Data Aggregator stops every hour
Dx NetOps Performance Management Any Version
The data aggregator stops hourly, looking in the /opt/IMDataAggregator/apache-karaf-*/shutdown.log we see errors similar to:
ERROR | Manager-thread-5 | YYYY-MM-DD HH:MM:SS,### | shutdown | ces.shutdown.ShutdownManagerImpl 131 | ces.shutdown.ShutdownManagerImpl 131 | ommon.core.services.impl | | Shutting down the data aggregator.It was detected that no data repository nodes were contactable. The uncontactable hosts are:[DRNODE1_HOSTNAME, DRNODE2_HOSTNAME,DRNODE3_HOSTNAME]

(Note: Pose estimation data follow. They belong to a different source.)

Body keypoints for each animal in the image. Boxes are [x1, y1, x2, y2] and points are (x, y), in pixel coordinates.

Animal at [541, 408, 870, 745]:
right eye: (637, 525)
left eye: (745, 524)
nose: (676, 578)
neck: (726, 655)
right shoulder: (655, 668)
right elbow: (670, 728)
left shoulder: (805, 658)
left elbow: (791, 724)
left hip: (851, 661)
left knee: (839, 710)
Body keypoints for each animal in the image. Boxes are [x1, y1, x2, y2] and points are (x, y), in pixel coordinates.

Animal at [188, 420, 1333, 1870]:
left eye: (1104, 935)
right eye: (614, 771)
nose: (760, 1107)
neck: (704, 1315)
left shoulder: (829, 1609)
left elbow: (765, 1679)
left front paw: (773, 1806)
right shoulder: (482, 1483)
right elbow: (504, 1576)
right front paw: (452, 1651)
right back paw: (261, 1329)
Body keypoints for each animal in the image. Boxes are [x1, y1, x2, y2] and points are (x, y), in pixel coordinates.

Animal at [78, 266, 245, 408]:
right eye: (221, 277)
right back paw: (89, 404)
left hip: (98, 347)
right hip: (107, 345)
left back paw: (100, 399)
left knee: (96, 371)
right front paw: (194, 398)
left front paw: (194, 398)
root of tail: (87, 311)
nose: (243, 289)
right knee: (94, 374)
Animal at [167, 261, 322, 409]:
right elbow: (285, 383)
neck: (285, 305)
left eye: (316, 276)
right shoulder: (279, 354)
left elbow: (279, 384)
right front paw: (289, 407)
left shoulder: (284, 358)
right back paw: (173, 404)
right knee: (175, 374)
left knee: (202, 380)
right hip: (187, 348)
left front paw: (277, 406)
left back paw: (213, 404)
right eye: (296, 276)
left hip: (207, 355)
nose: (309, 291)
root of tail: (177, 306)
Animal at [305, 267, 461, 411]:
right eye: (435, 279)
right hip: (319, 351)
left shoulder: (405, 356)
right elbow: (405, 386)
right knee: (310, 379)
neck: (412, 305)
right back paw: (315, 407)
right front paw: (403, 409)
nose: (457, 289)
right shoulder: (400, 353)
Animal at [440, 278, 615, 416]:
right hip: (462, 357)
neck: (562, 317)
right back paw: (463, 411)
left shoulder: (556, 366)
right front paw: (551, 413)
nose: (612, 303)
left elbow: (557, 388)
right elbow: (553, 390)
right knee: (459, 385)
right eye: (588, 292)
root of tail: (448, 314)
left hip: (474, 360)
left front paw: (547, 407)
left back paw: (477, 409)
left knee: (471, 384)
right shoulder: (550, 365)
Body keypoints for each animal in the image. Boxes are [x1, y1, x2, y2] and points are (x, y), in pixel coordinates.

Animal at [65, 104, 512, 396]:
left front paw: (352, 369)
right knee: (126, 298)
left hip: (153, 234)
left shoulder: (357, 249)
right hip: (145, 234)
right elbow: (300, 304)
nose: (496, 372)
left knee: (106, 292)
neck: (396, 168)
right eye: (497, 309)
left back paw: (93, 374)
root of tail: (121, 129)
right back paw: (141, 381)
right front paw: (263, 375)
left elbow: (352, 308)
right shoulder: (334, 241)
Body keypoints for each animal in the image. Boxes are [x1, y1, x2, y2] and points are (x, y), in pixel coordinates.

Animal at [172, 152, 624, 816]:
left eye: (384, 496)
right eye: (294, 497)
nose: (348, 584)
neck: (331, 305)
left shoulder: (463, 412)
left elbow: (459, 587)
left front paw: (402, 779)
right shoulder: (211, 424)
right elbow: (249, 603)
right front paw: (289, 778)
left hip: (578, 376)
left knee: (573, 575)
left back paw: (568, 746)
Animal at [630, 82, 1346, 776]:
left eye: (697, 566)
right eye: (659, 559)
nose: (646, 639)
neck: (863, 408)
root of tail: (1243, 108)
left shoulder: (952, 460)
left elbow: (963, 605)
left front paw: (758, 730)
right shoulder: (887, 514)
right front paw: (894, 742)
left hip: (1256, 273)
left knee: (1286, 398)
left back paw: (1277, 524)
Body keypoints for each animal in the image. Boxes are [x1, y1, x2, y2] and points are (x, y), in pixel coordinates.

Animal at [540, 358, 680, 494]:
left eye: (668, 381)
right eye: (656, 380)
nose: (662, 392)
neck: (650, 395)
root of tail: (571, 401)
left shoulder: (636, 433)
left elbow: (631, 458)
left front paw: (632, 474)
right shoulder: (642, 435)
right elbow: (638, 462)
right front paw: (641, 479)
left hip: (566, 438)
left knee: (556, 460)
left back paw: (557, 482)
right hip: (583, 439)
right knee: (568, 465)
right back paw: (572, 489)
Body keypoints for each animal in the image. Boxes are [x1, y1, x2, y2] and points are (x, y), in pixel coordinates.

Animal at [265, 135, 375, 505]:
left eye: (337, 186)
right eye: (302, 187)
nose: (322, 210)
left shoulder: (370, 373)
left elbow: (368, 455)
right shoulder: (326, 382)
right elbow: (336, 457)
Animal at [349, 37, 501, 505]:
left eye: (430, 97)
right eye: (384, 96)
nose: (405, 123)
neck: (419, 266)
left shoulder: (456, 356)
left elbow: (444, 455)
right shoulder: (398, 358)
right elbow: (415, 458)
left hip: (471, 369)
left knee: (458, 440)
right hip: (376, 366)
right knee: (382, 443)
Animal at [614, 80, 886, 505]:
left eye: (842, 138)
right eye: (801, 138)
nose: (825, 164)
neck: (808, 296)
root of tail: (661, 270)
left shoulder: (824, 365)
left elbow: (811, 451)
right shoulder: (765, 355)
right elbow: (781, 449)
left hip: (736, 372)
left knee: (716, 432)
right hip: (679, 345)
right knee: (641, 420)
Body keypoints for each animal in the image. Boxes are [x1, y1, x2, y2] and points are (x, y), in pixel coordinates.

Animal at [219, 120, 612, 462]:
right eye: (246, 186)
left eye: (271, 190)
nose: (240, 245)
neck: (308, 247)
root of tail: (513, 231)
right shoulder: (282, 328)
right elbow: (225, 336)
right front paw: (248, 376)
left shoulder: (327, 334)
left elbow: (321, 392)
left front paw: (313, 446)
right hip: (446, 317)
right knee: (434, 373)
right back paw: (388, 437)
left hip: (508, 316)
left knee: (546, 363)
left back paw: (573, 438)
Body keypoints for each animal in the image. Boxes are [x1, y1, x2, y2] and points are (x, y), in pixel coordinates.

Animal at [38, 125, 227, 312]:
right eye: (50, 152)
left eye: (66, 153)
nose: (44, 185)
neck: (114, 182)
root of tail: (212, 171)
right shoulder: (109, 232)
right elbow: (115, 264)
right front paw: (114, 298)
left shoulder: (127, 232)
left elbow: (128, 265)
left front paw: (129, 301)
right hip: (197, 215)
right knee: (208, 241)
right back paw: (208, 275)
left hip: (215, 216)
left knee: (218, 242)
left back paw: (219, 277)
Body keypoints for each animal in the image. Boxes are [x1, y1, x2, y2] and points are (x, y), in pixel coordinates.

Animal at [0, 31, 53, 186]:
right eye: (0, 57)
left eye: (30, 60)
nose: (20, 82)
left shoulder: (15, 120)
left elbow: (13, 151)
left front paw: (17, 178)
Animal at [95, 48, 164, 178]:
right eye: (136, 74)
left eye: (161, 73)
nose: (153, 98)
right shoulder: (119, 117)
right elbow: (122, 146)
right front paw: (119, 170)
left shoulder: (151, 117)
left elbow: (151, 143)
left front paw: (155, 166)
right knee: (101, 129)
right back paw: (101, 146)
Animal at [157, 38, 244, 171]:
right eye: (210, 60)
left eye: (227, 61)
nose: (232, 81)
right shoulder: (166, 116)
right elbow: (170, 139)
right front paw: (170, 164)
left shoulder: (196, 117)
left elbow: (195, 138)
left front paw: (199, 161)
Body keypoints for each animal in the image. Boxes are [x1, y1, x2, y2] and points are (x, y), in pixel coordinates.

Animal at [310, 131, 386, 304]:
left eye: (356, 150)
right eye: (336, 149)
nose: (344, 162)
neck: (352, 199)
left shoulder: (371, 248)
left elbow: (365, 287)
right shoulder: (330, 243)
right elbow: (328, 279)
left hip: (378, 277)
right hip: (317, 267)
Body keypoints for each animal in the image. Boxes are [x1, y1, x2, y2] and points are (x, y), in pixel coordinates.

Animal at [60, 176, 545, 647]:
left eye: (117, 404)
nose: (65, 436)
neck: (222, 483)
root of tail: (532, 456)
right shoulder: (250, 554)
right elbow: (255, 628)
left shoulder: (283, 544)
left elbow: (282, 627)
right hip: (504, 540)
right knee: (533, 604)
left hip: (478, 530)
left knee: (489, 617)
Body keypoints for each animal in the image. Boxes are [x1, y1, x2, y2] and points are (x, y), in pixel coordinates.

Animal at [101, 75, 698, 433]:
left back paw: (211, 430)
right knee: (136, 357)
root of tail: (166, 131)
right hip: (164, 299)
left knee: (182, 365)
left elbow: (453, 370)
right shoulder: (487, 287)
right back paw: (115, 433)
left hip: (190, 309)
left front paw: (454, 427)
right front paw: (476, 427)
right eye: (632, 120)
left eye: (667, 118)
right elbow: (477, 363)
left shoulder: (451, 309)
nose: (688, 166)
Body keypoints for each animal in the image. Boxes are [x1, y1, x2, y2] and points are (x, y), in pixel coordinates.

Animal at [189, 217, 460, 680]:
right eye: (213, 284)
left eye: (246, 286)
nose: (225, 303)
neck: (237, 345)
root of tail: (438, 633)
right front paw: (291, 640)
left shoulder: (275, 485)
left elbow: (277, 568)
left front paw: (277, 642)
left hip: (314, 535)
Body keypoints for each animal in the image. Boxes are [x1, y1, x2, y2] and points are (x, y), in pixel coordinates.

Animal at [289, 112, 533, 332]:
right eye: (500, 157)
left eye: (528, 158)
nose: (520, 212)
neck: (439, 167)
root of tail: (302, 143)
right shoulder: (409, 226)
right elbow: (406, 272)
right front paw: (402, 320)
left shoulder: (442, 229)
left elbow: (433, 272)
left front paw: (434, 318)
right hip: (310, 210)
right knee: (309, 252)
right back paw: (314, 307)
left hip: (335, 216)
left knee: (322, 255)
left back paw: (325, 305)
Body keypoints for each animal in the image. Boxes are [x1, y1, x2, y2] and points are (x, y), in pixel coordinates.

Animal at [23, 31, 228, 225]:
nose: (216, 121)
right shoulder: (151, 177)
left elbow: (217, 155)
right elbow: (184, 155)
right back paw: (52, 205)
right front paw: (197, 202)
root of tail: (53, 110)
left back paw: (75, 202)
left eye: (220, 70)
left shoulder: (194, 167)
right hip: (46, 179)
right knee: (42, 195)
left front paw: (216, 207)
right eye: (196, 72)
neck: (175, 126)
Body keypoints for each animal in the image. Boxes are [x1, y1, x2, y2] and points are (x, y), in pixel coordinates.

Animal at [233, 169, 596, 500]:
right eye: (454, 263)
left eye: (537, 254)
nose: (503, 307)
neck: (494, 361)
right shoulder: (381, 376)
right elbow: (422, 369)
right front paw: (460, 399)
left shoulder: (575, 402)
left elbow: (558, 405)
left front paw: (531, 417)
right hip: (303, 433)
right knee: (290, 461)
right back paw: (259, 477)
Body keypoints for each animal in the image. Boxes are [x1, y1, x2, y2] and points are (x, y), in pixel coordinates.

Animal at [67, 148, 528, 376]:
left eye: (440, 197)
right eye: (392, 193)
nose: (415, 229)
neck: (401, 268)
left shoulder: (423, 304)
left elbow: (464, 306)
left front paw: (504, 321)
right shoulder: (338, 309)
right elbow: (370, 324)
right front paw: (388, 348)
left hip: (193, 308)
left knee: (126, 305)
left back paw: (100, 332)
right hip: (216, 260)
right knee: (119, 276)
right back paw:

This indicates that no Data Repository hosts can be contacted, therefore the Data Aggregator shuts down.
There is traffic passing betwwen the Data Aggregator and Data Repository.
We see the error above at a regular interval, such as about 1 hour and 5 minutes after the DA started last
Check the operating system and any intermediate network devices such as firewalls for the currently configured TCP idle timeout. If the Data Repository node cannot be contacted 5 minutes, it is marked as down.
When all nodes are uncontactable the Data Aggregator will shut down.
We use a connection pool from the Data Aggregator to Data Repository
The Data Aggregator sends a heartbeat query to each Data Repository node every 10 seconds, this would be over a TCP connection from the Data Aggregator to the Data Repository port 5433
Either at the OS levels or on an intermediate network device such as a firewall, there is a TCP idle connection timeout that is dropping one of the TCP connections in the pool.
The heartbeat can use any connection in the pool so if the connection is blocked/dropped by the firewall and we try to use that connection, we get the timeout.
We have seen this most commonly when the TCP idle timeout is set to 3600 seconds on the firewall.
When Increasing this to a larger value, the error is no longer seen.